» Required action
Where the records below reach the line containing "长（米）, 腾龙广场: 440 -> 300", start transcribing, and end with the line containing "Democrat Votes, Clinton: 216265 -> 5000", exactly and with nothing else added.

» Modification records
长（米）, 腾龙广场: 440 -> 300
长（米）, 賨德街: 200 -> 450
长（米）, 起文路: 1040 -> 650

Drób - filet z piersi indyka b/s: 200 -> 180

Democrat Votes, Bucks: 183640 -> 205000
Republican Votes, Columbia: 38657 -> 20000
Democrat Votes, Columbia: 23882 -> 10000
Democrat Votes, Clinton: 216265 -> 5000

--

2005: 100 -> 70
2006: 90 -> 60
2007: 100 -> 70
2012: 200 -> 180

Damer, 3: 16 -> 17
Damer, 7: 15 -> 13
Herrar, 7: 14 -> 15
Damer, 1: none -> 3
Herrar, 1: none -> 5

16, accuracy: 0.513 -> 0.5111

» Result below
长（米）, 腾龙广场: 440 -> 300
长（米）, 賨德街: 200 -> 450
长（米）, 起文路: 1040 -> 650

Drób - filet z piersi indyka b/s: 200 -> 180

Democrat Votes, Bucks: 183640 -> 205000
Republican Votes, Columbia: 38657 -> 20000
Democrat Votes, Columbia: 23882 -> 10000
Democrat Votes, Clinton: 216265 -> 5000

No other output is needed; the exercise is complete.